Data Engineering

Data Engineering is one of the leading & emerging fields. The demand for Data engineers has risen in recent days. When you google what is data engineering? you can get thousands of answers but here I pointing out only three answers that I understood clearly and I hope that will make you get a clear understanding.

  • Data engineering is the practice of designing and building systems for collecting, storing, and analyzing data at scale.

  • The key to understanding what data engineering lies in the “engineering” part. Engineers design and build things. “Data” engineers design and build pipelines that transform and transport data into a format wherein, by the time it reaches the Data Scientists or other end users, it is in a highly usable state.

  • Data engineering is the complex task of making raw data usable to data scientists and groups within an organization. Data engineering encompasses numerous specialties of data science.

In this article, I will mention key terms used by data engineers regularly. I have tried my best to keep this as simple as possible and decided to compile it all in one place.

Key Terms

Data Lineage

Data lineage is a process of understanding how the data generated from the source and how it reaches the destination. Simply it answers the following questions.

  • Where the data begins?
  • What happens to it over time?
  • Where it moves over time?
  • Where it ends up?
Data Lineage Tools
  1. Keboola
  2. Dremio
  3. Kylo
  4. Octopai

Data Pipeline

Sequences of processes/steps that copy, transform, load and analyze the data.

DAG

Data pipelines are modeled as Directed acyclic graphs.
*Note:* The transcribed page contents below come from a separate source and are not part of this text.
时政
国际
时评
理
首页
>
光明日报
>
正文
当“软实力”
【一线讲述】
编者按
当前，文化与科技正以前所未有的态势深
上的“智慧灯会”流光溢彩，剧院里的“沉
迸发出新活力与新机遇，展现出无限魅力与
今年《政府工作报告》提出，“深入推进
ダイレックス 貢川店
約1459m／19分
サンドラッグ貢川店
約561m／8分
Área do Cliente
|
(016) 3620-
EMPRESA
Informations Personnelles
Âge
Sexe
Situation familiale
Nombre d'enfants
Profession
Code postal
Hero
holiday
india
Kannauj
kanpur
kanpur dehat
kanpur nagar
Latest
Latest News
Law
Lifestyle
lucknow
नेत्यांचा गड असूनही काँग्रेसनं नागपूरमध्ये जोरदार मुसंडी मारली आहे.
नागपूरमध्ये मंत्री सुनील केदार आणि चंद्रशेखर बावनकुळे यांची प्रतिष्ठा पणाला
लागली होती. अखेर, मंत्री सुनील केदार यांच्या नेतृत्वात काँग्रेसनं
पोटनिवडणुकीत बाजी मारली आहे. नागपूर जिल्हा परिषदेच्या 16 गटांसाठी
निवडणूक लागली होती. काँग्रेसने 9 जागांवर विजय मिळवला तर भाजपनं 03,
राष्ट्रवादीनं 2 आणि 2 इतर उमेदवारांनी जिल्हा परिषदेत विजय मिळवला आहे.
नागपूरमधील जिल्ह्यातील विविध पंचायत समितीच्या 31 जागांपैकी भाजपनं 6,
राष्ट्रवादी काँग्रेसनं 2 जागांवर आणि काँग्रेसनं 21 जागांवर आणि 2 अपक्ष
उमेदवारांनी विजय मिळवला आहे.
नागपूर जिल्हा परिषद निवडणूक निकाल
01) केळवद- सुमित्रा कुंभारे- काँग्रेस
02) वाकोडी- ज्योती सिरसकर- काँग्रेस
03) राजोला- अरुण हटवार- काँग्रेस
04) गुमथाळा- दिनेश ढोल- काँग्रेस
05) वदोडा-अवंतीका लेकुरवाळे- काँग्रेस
DAG is a conceptual representation of a series of activities or in other words, a mathematical abstraction of a data pipeline.

Data Warehouse

Exists on top of several databases and used for business intelligence.

Examples
  1. Google BigQuery
  2. Snowflake
  3. Amazon Redshift

Apache Impala

Basically, to overcome the slowness of Hive queries, Cloudera offers a seperate tool is what we call Impala.

  • Offers high-performance, low-latency SQL queries.
  • Only available in Hadoop distribution.
  • MPP (Massive Parallel Processing) query engine that executes on Hadoop platform.

Apache Kafka

Open-source streaming platform.

OLTP

Online Transactional Processing designed for transactional processing, typically follow data normalization rules.

  • Transactional
  • Real time fast processing
  • Normalized
  • Examples: Financial transactional systems, ATM Center

OLAP

Online Analytical Processing models used for datawarehouse and datamart applications.

  • Analytical
  • Slow queries
  • Denormalized
  • Historical data
  • Example: Recommendation Systems

Node

“Node” refers to a vital unit within a distributed computing system. It encompasses compute, memory (RAM), and storage resources essential for executing tasks efficiently across the cluster.

Cluster

Group of nodes.

Replication Factor

Denotes the number of copies maintained for each data block across the distributed system.
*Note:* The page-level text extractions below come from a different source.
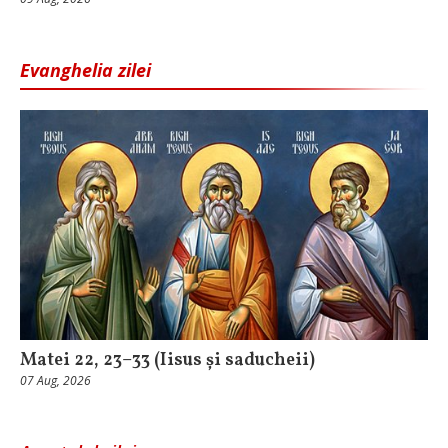
Evanghelia zilei
Matei 22, 23–33 (Iisus și saducheii)
07 Aug, 2026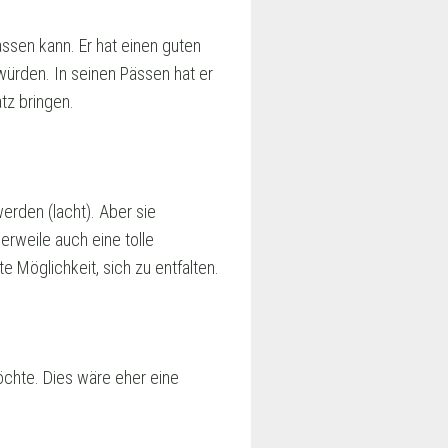
assen kann. Er hat einen guten
 würden. In seinen Pässen hat er
tz bringen.
erden (lacht). Aber sie
erweile auch eine tolle
 Möglichkeit, sich zu entfalten.
öchte. Dies wäre eher eine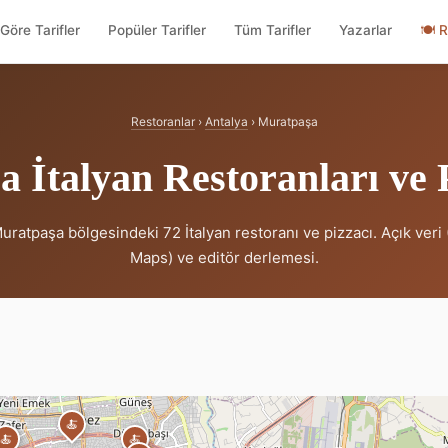
Göre Tarifler
Popüler Tarifler
Tüm Tarifler
Yazarlar
🍽
R
Restoranlar
›
Antalya
› Muratpaşa
 İtalyan Restoranları ve P
uratpaşa bölgesindeki 72 İtalyan restoranı ve pizzacı. Açık veri
Maps) ve editör derlemesi.
🍝
🍝
🍝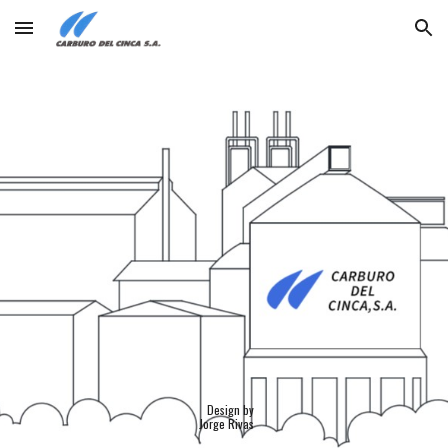
Skip to main content
Skip to navigation
Design by
Jorge Rivas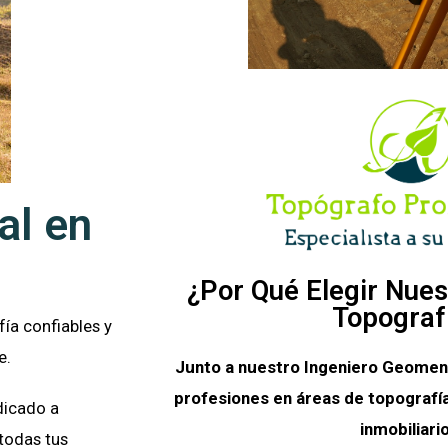
al en
¿Por Qué Elegir Nues
Topograf
ía confiables y
e.
Junto a nuestro Ingeniero Geomen
profesiones en áreas de topografía
dicado a
inmobiliario
 todas tus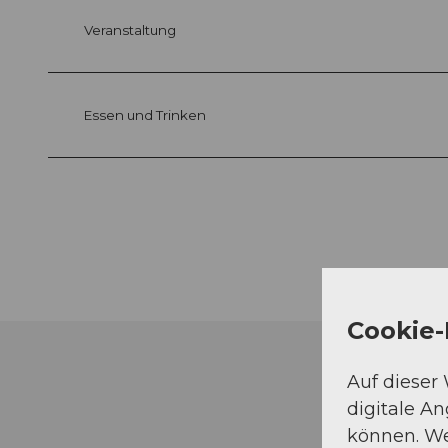
Veranstaltung
Essen und Trinken
Cookie-
Auf dieser
digitale A
können. We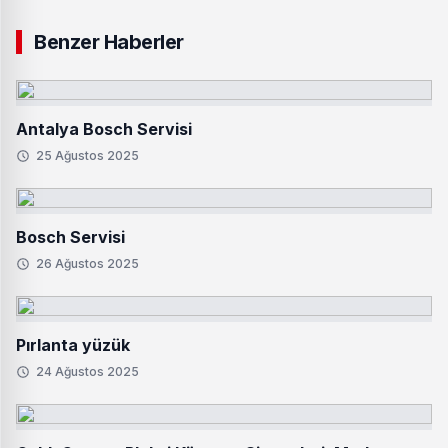
Benzer Haberler
Antalya Bosch Servisi
25 Ağustos 2025
Bosch Servisi
26 Ağustos 2025
Pırlanta yüzük
24 Ağustos 2025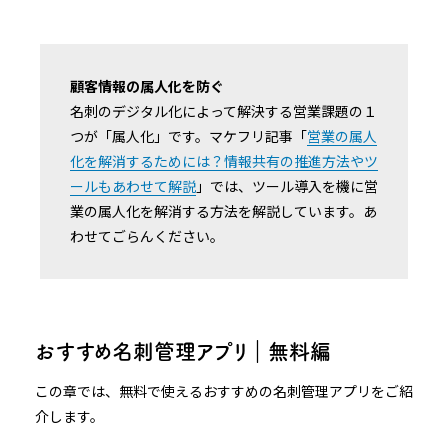
顧客情報の属人化を防ぐ
名刺のデジタル化によって解決する営業課題の１
つが「属人化」です。マケフリ記事「
営業の属人
化を解消するためには？情報共有の推進方法やツ
ールもあわせて解説
」では、ツール導入を機に営
業の属人化を解消する方法を解説しています。あ
わせてごらんください。
おすすめ名刺管理アプリ｜無料編
この章では、無料で使えるおすすめの名刺管理アプリをご紹
介します。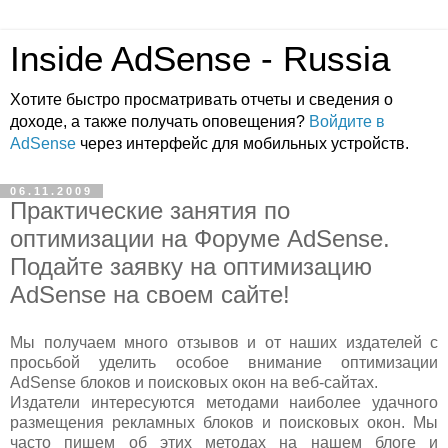
Inside AdSense - Russia
Хотите быстро просматривать отчеты и сведения о
доходе, а также получать оповещения?
Войдите в
AdSense
через интерфейс для мобильных устройств.
06.11.2009
Практические занятия по
оптимизации на Форуме AdSense.
Подайте заявку на оптимизацию
AdSense на своем сайте!
Мы получаем много отзывов и от наших издателей с
просьбой уделить особое внимание оптимизации
AdSense блоков и поисковых окон на веб-сайтах.
Издатели интересуются методами наиболее удачного
размещения рекламных блоков и поисковых окон. Мы
часто пишем об этих методах на нашем блоге и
Principle of Data Locality

Processing the data where it resides to minimize the data movement.By processing the dat at the its location we can eliminate network traffic and enhance the performance.

Struggle

Slowest performing machine.

Speculative Execution

Parallelizing the tasks that is performing by slow machine to other machine to get the results faster.

Executor

It’s a computational unit responsible for executing tasks within a distributed computing framework like Apache Spark.

Transformation

Transform the data from one stage to another stage.

Action

Transformation will execute once the Action is called. Simple trigger the execution of transformations.

References

  1. https://www.youtube.com/watch?v=xOn-DJbUi1w&t=61s
  2. https://www.youtube.com/watch?v=dtjTBzLbYuI

That’s it!

Happy learning ..! Will update other terms in future!